An N95 respirator, still considered the gold standard by scientists and health care agencies for protection against the SARS-CoV-2 virus, gets its name from the test it has to pass: the respirator must trap 95 percent of particles 0.3 microns in size.
That 0.3 mark makes for the “most penetrating particle”—the hardest to filter, that is. Previous mask efficacy studies have focused on medical-grade masks and that smaller, trickier, submicron size range. Less is known about the cloth face coverings now increasingly available from many companies—as well as those based on designs released by the Centers for Disease Control and Prevention which people can craft at home—and how well they trap particles closer to the sizes humans emit while breathing, talking, or coughing.
In the study, Marr and her team of civil and environmental engineering researchers shifted focus to the masks and particle sizes they analyzed and found to be most important to investigate in the context of how people go about a typical day wearing face coverings. They evaluated nine homemade masks and their constituent material, as well as a surgical mask and a face shield, for their ability to trap particles ranging in size from 0.04 microns to more than 100 microns.
Each mask underwent tests for outward efficiency—the ability to trap particles exhaled by the mask wearer—and for inward efficiency for mask wearers as they inhale. The researchers tested masks and filtration materials made of one and two-ply bandanas; thin cotton; thin acrylic; microfiber; a vacuum bag; a coffee filter; a MERV 12 filter; two layers of cotton from a pillowcase to reproduce a mask sewn using instructions from the CDC; and cotton from a T-shirt to reproduce a non-sewn design also offered by the CDC on their website.
At the low end of particle sizes, from 0.1 to 0.3 microns, the homemade masks performed poorly. But when the masks were challenged with one and two-micron particles or larger, their effectiveness shot up. Several could trap 50 to 80 percent of particles in tests of both inward and outward efficiency.
That’s significant, Marr said, given what scientists have learned in the last 12 months about how the SARS-CoV-2 virus is expelled and carried aloft in air, and the average size of such droplets.

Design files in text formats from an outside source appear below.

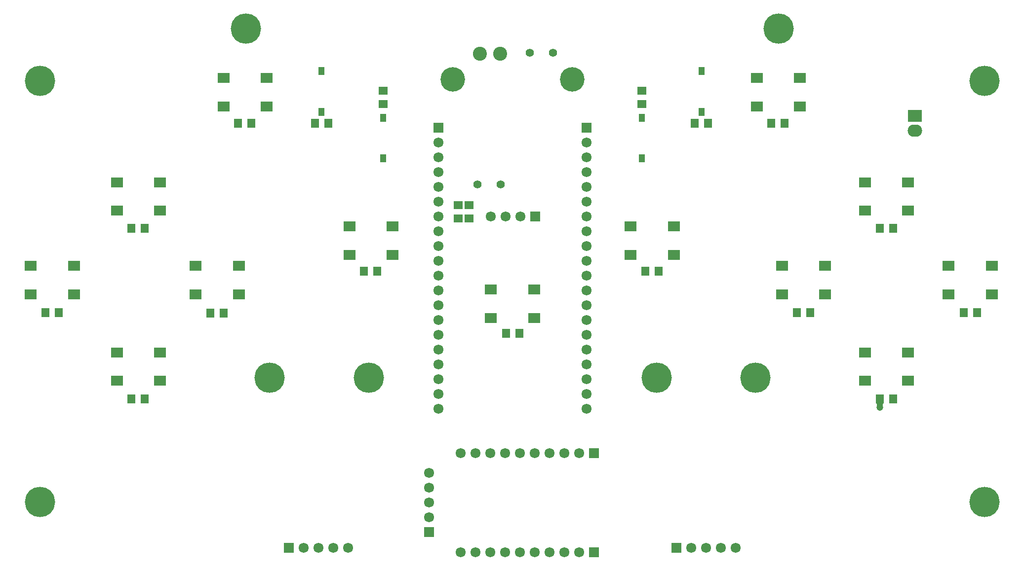
<source format=gts>
G04*
G04 #@! TF.GenerationSoftware,Altium Limited,Altium Designer,23.0.1 (38)*
G04*
G04 Layer_Color=8388736*
%FSLAX25Y25*%
%MOIN*%
G70*
G04*
G04 #@! TF.SameCoordinates,CBCD5F51-024F-4456-99E9-F8A3691CA7AB*
G04*
G04*
G04 #@! TF.FilePolarity,Negative*
G04*
G01*
G75*
%ADD21R,0.08300X0.06706*%
%ADD22R,0.05800X0.06300*%
%ADD23R,0.06300X0.05800*%
%ADD24R,0.03950X0.05524*%
%ADD25R,0.06784X0.06784*%
%ADD26C,0.06784*%
%ADD27C,0.05524*%
%ADD28C,0.09461*%
%ADD29R,0.09800X0.08300*%
%ADD30O,0.09800X0.08300*%
%ADD31R,0.06784X0.06784*%
%ADD32C,0.20485*%
%ADD33C,0.16548*%
%ADD34C,0.04737*%
D21*
X245732Y219000D02*
D03*
X274968D02*
D03*
X245732Y238300D02*
D03*
X274968D02*
D03*
X59736Y211600D02*
D03*
X117968Y153100D02*
D03*
X171236Y211500D02*
D03*
X117968Y268100D02*
D03*
X189968Y338600D02*
D03*
X549968D02*
D03*
X464736Y238300D02*
D03*
X567000Y211600D02*
D03*
X622968Y268100D02*
D03*
X679500Y211600D02*
D03*
X622968Y153100D02*
D03*
X370589Y195600D02*
D03*
X341353Y176300D02*
D03*
X435500Y219000D02*
D03*
X88732Y133800D02*
D03*
Y153100D02*
D03*
X117968Y133800D02*
D03*
X171236Y192200D02*
D03*
X142000Y211500D02*
D03*
Y192200D02*
D03*
X59736Y192300D02*
D03*
X30500Y211600D02*
D03*
Y192300D02*
D03*
X88732Y268100D02*
D03*
X117968Y248800D02*
D03*
X88732D02*
D03*
X593732D02*
D03*
X622968D02*
D03*
X593732Y268100D02*
D03*
X650264Y192300D02*
D03*
X679500D02*
D03*
X650264Y211600D02*
D03*
X593732Y153100D02*
D03*
X622968Y133800D02*
D03*
X593732D02*
D03*
X537764Y211600D02*
D03*
X567000Y192300D02*
D03*
X537764D02*
D03*
X435500Y238300D02*
D03*
X464736Y219000D02*
D03*
X160732Y338600D02*
D03*
X189968Y319300D02*
D03*
X160732D02*
D03*
X520732Y338600D02*
D03*
X549968Y319300D02*
D03*
X520732D02*
D03*
X341353Y195600D02*
D03*
X370589Y176300D02*
D03*
D22*
X107500Y237000D02*
D03*
X98500D02*
D03*
X49500Y180000D02*
D03*
X40500D02*
D03*
X152000Y179500D02*
D03*
X161000D02*
D03*
X98500Y121500D02*
D03*
X107500D02*
D03*
X613000Y237000D02*
D03*
X604000D02*
D03*
X669500Y180000D02*
D03*
X660500D02*
D03*
X604000Y121500D02*
D03*
X613000D02*
D03*
X557000Y180000D02*
D03*
X548000D02*
D03*
X454500Y208000D02*
D03*
X445500D02*
D03*
X179500Y308000D02*
D03*
X170500D02*
D03*
X222500D02*
D03*
X231500D02*
D03*
X539500D02*
D03*
X530500D02*
D03*
X479000D02*
D03*
X488000D02*
D03*
X255500Y208000D02*
D03*
X264500D02*
D03*
X360500Y166000D02*
D03*
X351500D02*
D03*
D23*
X326521Y252500D02*
D03*
Y243500D02*
D03*
X319221Y252500D02*
D03*
Y243500D02*
D03*
X268621Y321000D02*
D03*
Y330000D02*
D03*
X443121Y321000D02*
D03*
Y330000D02*
D03*
D24*
X227000Y315720D02*
D03*
Y343280D02*
D03*
X268621Y311780D02*
D03*
Y284220D02*
D03*
X483500Y315720D02*
D03*
Y343280D02*
D03*
X443121Y311780D02*
D03*
Y284220D02*
D03*
D25*
X205000Y21000D02*
D03*
X466500D02*
D03*
X411000Y17874D02*
D03*
Y85000D02*
D03*
X371121Y245000D02*
D03*
D26*
X215000Y21000D02*
D03*
X225000D02*
D03*
X235000D02*
D03*
X245000D02*
D03*
X476500D02*
D03*
X486500D02*
D03*
X496500D02*
D03*
X506500D02*
D03*
X381000Y17874D02*
D03*
X391000D02*
D03*
X401000D02*
D03*
X321000D02*
D03*
X331000D02*
D03*
X341000D02*
D03*
X351000D02*
D03*
X361000D02*
D03*
X371000D02*
D03*
X401000Y85000D02*
D03*
X381000D02*
D03*
X371000D02*
D03*
X361000D02*
D03*
X351000D02*
D03*
X341000D02*
D03*
X331000D02*
D03*
X391000D02*
D03*
X321000D02*
D03*
X351121Y245000D02*
D03*
X341121D02*
D03*
X361121D02*
D03*
X305819D02*
D03*
Y295000D02*
D03*
Y285000D02*
D03*
Y275000D02*
D03*
Y265000D02*
D03*
Y255000D02*
D03*
Y235000D02*
D03*
Y225000D02*
D03*
Y215000D02*
D03*
Y205000D02*
D03*
Y195000D02*
D03*
Y185000D02*
D03*
Y175000D02*
D03*
Y165000D02*
D03*
Y155000D02*
D03*
Y145000D02*
D03*
Y135000D02*
D03*
Y125000D02*
D03*
Y115000D02*
D03*
X299405Y71501D02*
D03*
Y61501D02*
D03*
Y51501D02*
D03*
Y41501D02*
D03*
X405815Y115000D02*
D03*
Y135000D02*
D03*
Y145000D02*
D03*
Y155000D02*
D03*
Y165000D02*
D03*
Y185000D02*
D03*
Y195000D02*
D03*
Y205000D02*
D03*
Y215000D02*
D03*
Y225000D02*
D03*
Y235000D02*
D03*
Y245000D02*
D03*
Y255000D02*
D03*
Y265000D02*
D03*
Y275000D02*
D03*
Y285000D02*
D03*
Y295000D02*
D03*
Y125000D02*
D03*
Y175000D02*
D03*
D27*
X347995Y266500D02*
D03*
X332247D02*
D03*
X383369Y355500D02*
D03*
X367621D02*
D03*
D28*
X333731Y355000D02*
D03*
X347511D02*
D03*
D29*
X627500Y313000D02*
D03*
D30*
Y303000D02*
D03*
D31*
X305819Y305000D02*
D03*
X299405Y31501D02*
D03*
X405815Y305000D02*
D03*
D32*
X535500Y372000D02*
D03*
X176000D02*
D03*
X674500Y336500D02*
D03*
X520000Y136000D02*
D03*
X453217D02*
D03*
X259000D02*
D03*
X192000D02*
D03*
X674500Y52000D02*
D03*
X37000D02*
D03*
Y336500D02*
D03*
D33*
X396121Y337500D02*
D03*
X315495D02*
D03*
D34*
X604000Y116000D02*
D03*
Y118500D02*
D03*
Y121000D02*
D03*
M02*

</source>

The team used three metrics to test homemade mask effectiveness in the lab: material filtration efficiency, inward protection efficiency, and outward protection efficiency. They tested for material filtration efficiency first, to see how the various fabric and filter materials would perform before being made into masks. In these experiments, the researchers sprayed sodium chloride particles from a liquid salt solution into a large bag and measured the number and sizes of the particles in the bag. They used a vacuum pump to pull air containing the particles through the material and measured the number and size of particles that made it through to the other side.
To test inward and outward protection efficiency, Marr’s team mounted two manikins on opposite sides of a 570-liter chamber, mimicking a pair of inhaling and exhaling people talking closely. The researchers connected the exhaling manikin to a medical nebulizer that generated droplets from the manikin’s mouth. On the opposite end, they fed a vacuum line through the mouth of the inhaling manikin to pull in air containing emitted particles. Measurements were then taken of particles in the chamber as they were emitted from the exhaling manikin, or those pulled through the inhaling manikin.
The researchers ranked the homemade masks and filtration materials based on the three study metrics. The vacuum bag performed best, with a material filtration efficiency of at least 60 percent under controlled conditions, climbing to 80 percent at two microns. Its outward protection efficiency and inward protection efficiency measured at greater than 50 percent and 75 percent respectively for particles 0.5 microns or larger.